** Opening DOCUMENT EXTRACT block **

# Pedernales River Carp



## BrandonFox (Jan 8, 2013)

Took a break from the tailrace trout and headed up to the Pedernales River with a buddy of mine to look for carp. I had not been to the Ped since the past summer, and upon arrival found the water crystal clear... Too clear to get good shots on fish. This river is usually tinted pretty well, giving you a chance to sneak up on feeding carp. After spooking fish after fish off of the flat into the deeper water, the idea to nymph the deeper bank came to mind and that was the ticket. Nymphing for carp can be a PITA... A super quick hook set is needed, before the pressure of the indicator spooks them and they spit the fly. After getting the hang of it, fish came to hand.




























Always nice to fish all day and not see another person. The Pedernales is the perfect place for that.

Brandon


----------



## 2thDr (Jan 25, 2014)

Sweet. Above Johnson City? I found a few monster grass carp in the Pedernales this summer. Can they be enticed to take a fly in the winter?


----------



## BrandonFox (Jan 8, 2013)

2thDr said:


> Sweet. Above Johnson City? I found a few monster grass carp in the Pedernales this summer. Can they be enticed to take a fly in the winter?


I've still yet to find any grass carp on the Pedernales, but heard there are quite a few. They will eat well in the winter if we get a couple of sunny and warmer days to get them active.


----------

** Closing DOCUMENT EXTRACT block **
** Opening DATA FOR REVIEW block **

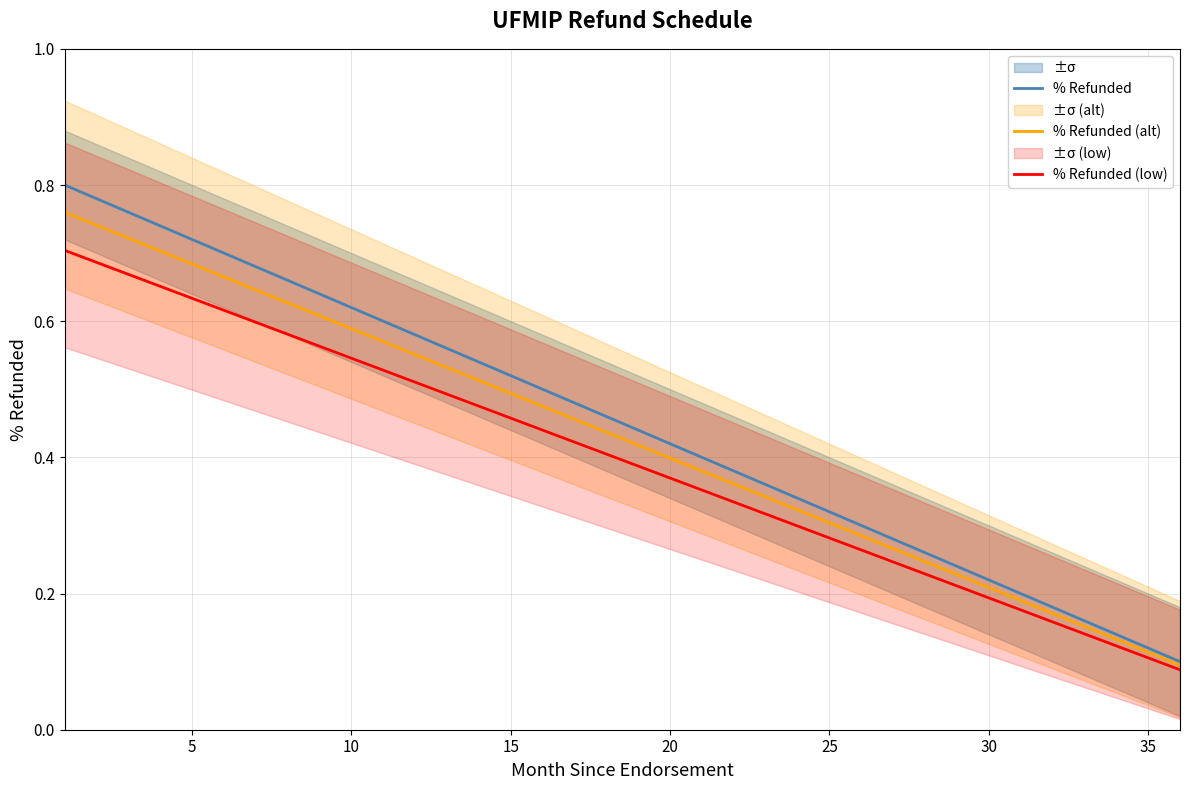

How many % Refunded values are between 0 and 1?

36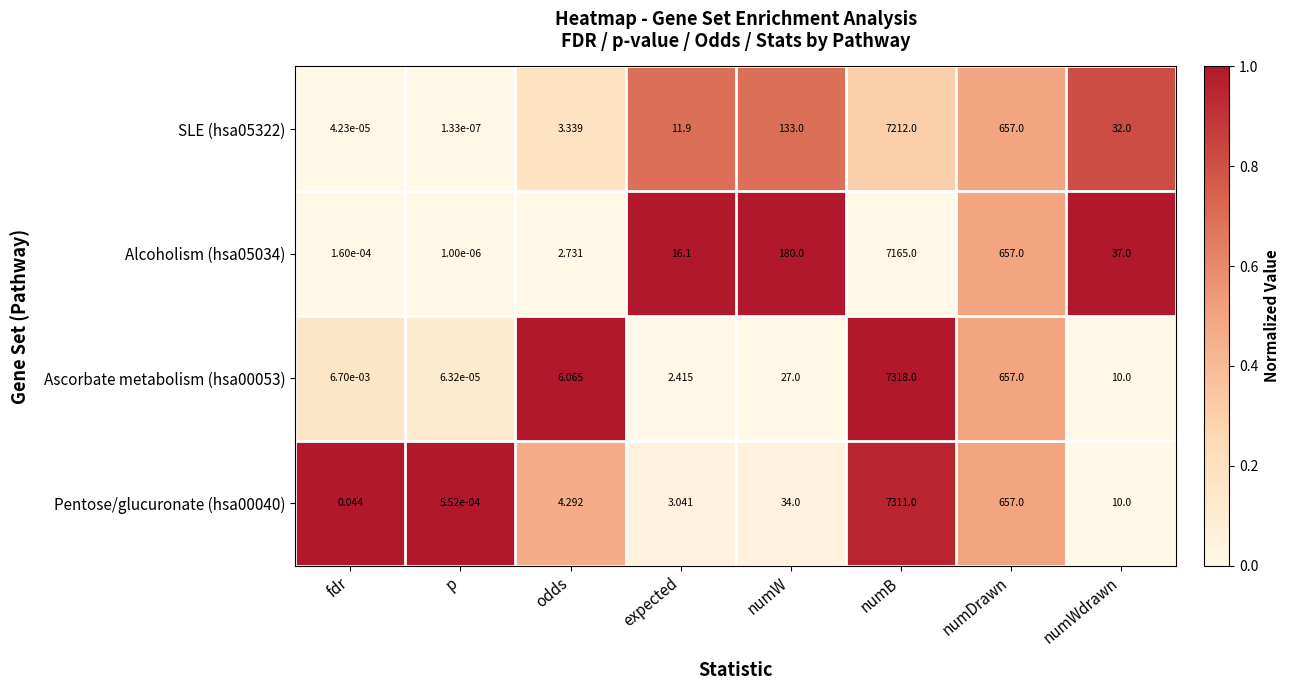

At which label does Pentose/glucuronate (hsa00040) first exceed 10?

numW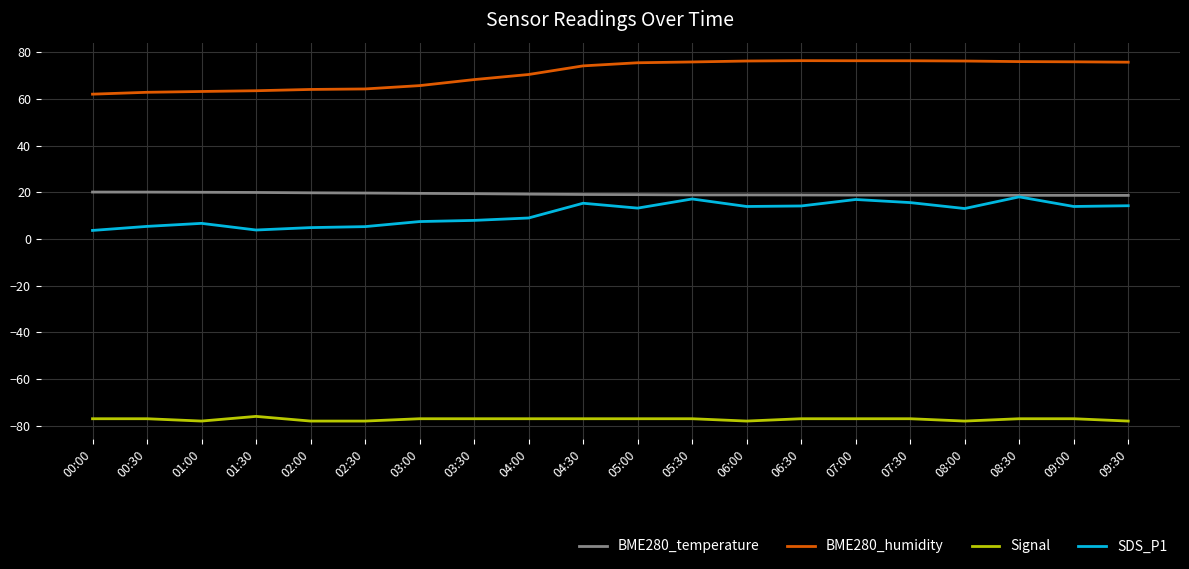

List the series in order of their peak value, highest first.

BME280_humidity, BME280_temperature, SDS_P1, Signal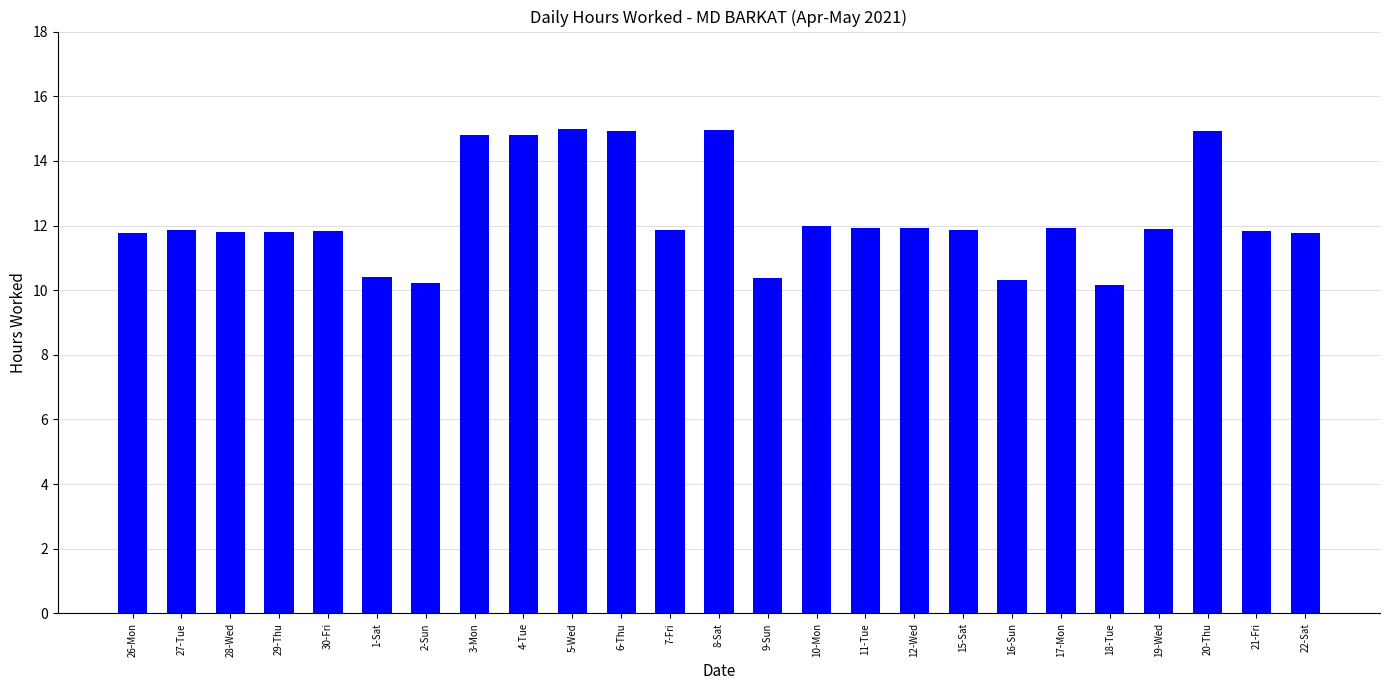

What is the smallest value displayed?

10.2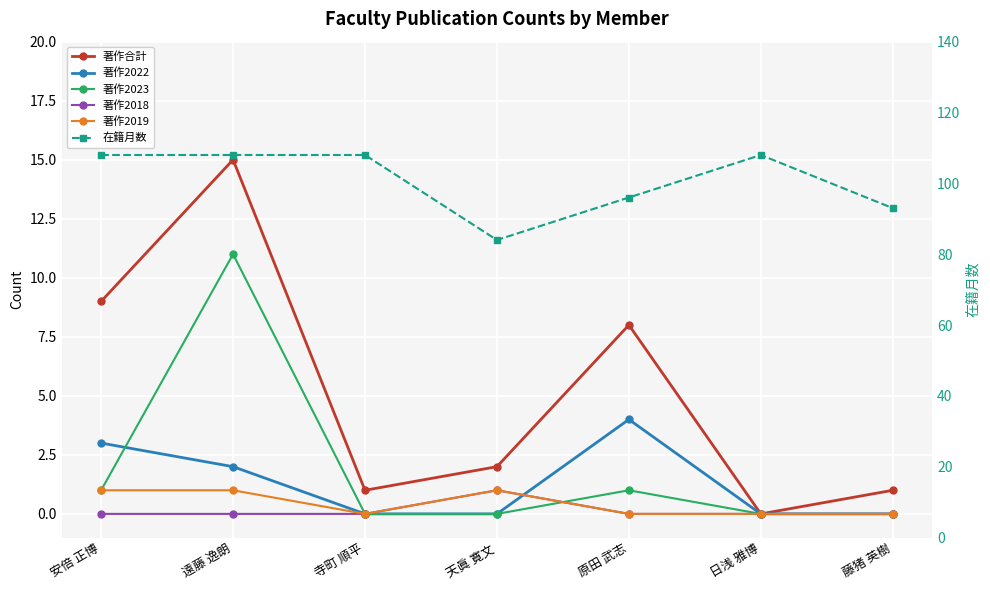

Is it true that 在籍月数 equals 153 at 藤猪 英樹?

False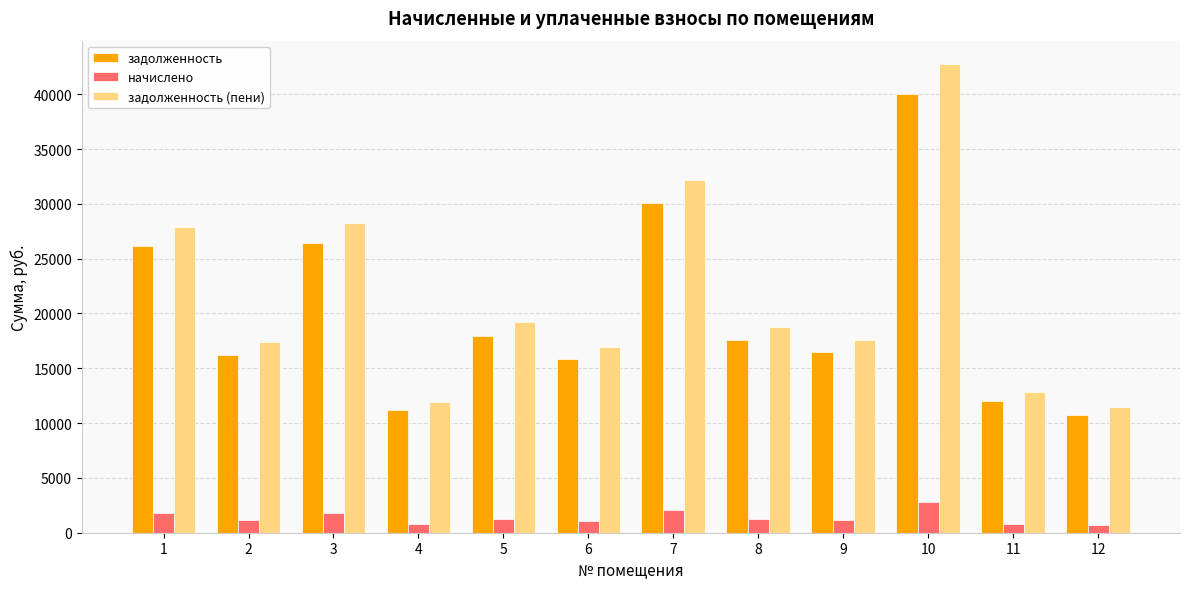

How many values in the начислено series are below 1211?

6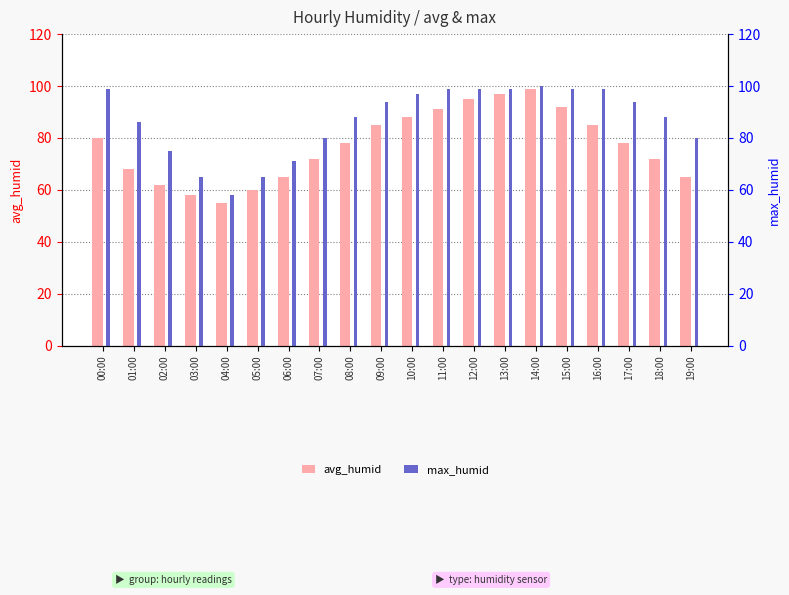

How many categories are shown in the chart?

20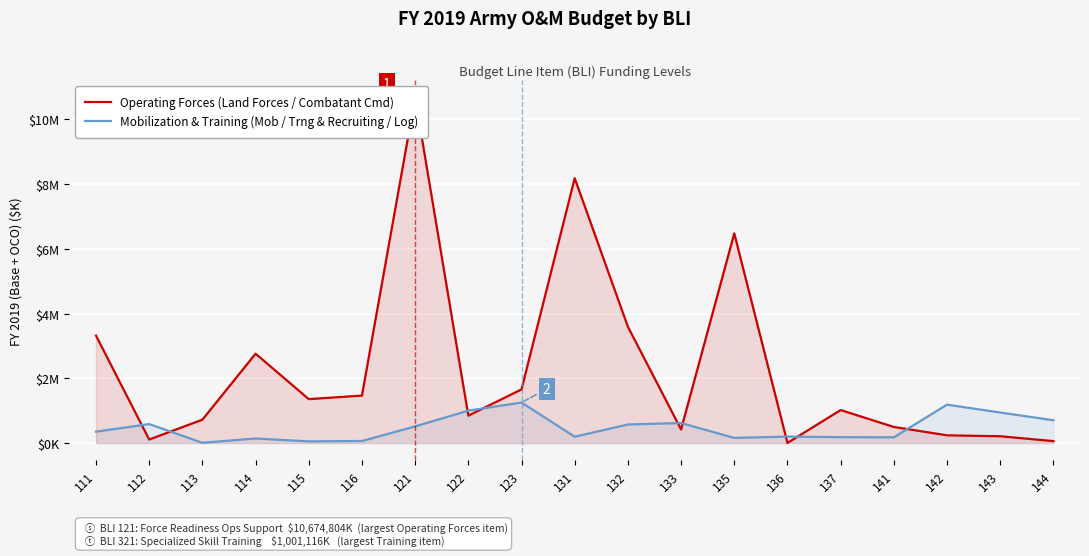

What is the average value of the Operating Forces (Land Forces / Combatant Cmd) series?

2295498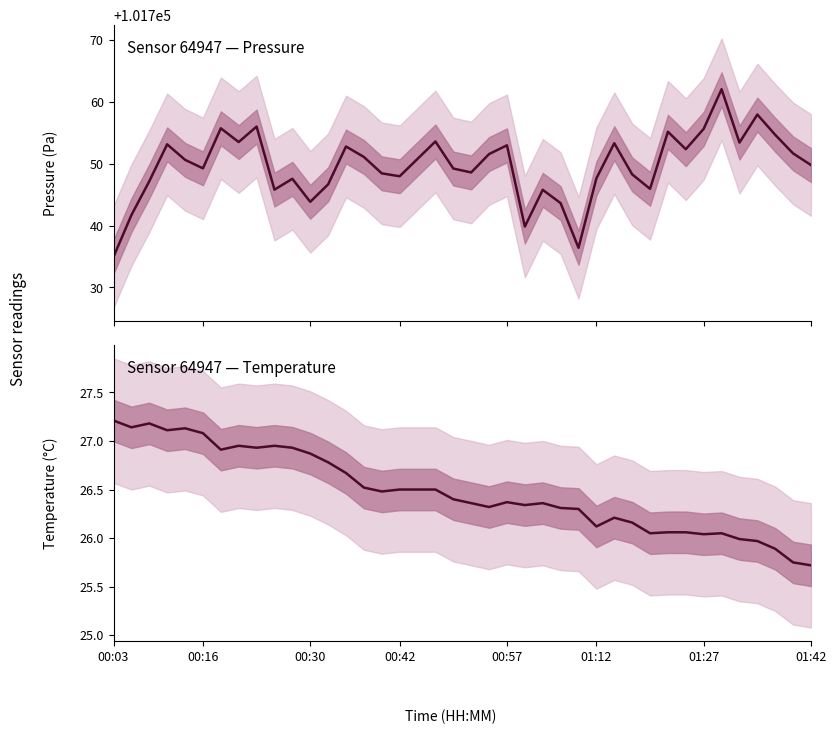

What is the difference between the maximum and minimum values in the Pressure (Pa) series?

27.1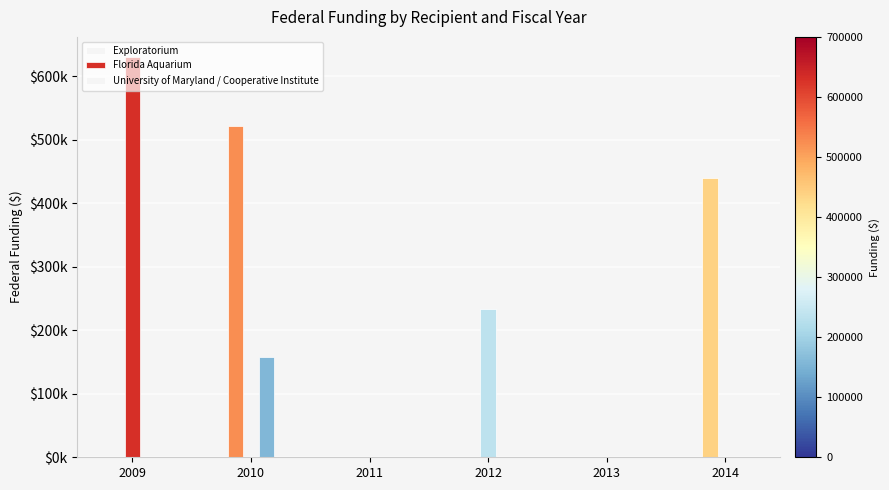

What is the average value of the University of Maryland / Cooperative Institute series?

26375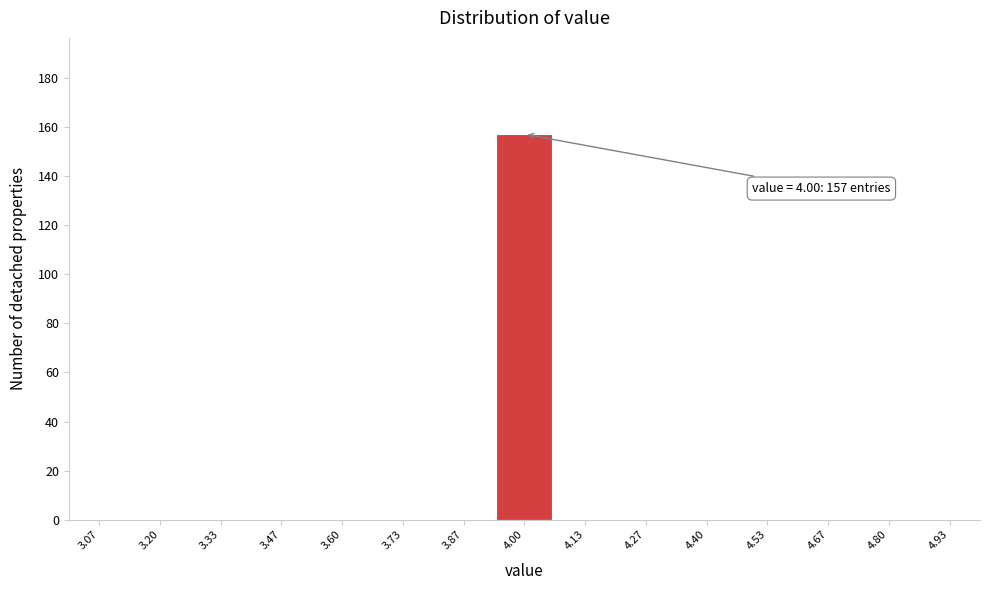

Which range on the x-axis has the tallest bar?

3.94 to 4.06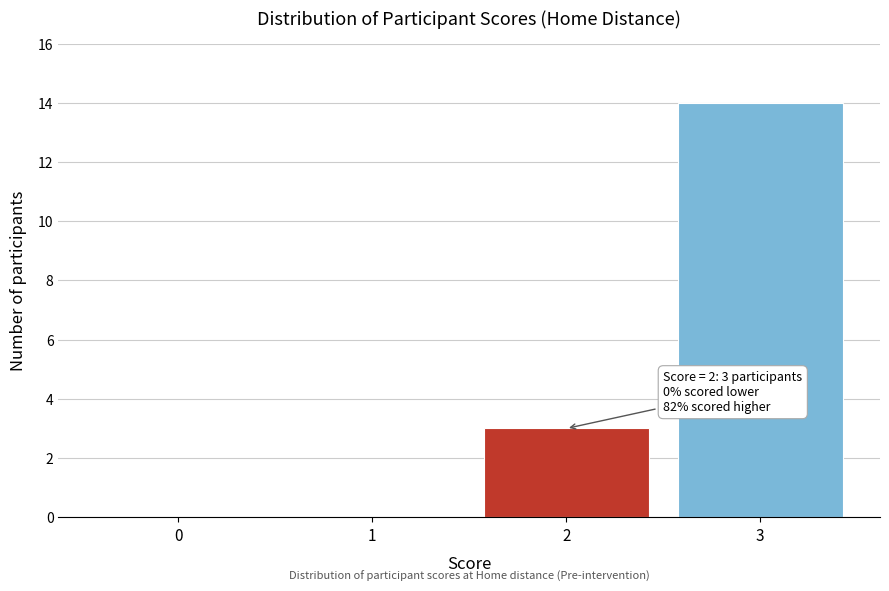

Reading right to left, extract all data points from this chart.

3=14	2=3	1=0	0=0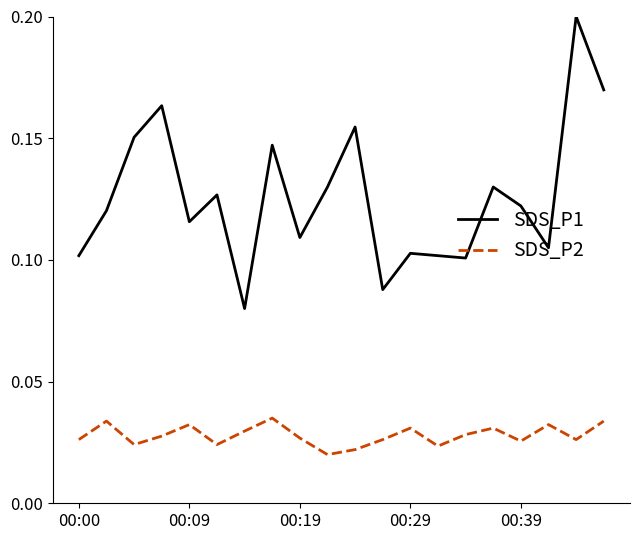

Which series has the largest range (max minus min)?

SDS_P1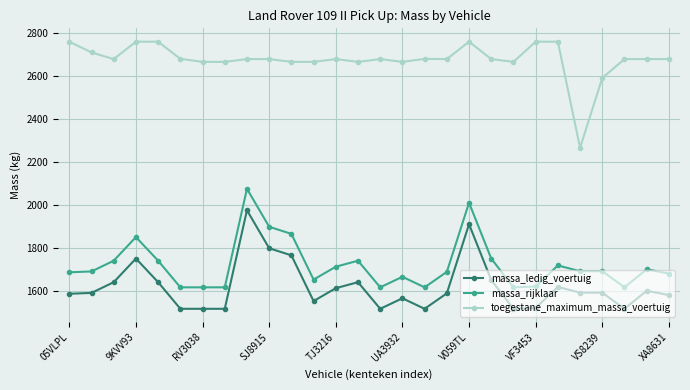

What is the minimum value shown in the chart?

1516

** Closing DATA FOR REVIEW block **

## PROBLEMS TO WORK ON
a) Translate this sentence from the Pedernales River carp thread into Spanish: "Always nice to fish all day and not see another person."
b) Reproduce the passage of the Pedernales River carp thread from "Took a break" to "came to hand.".
The listing comes from a separate source.

## PER-TASK ANSWERS
a) Siempre es agradable pescar todo el día y no ver a otra persona.

b)
Took a break from the tailrace trout and headed up to the Pedernales River with a buddy of mine to look for carp. I had not been to the Ped since the past summer, and upon arrival found the water crystal clear... Too clear to get good shots on fish. This river is usually tinted pretty well, giving you a chance to sneak up on feeding carp. After spooking fish after fish off of the flat into the deeper water, the idea to nymph the deeper bank came to mind and that was the ticket. Nymphing for carp can be a PITA... A super quick hook set is needed, before the pressure of the indicator spooks them and they spit the fly. After getting the hang of it, fish came to hand.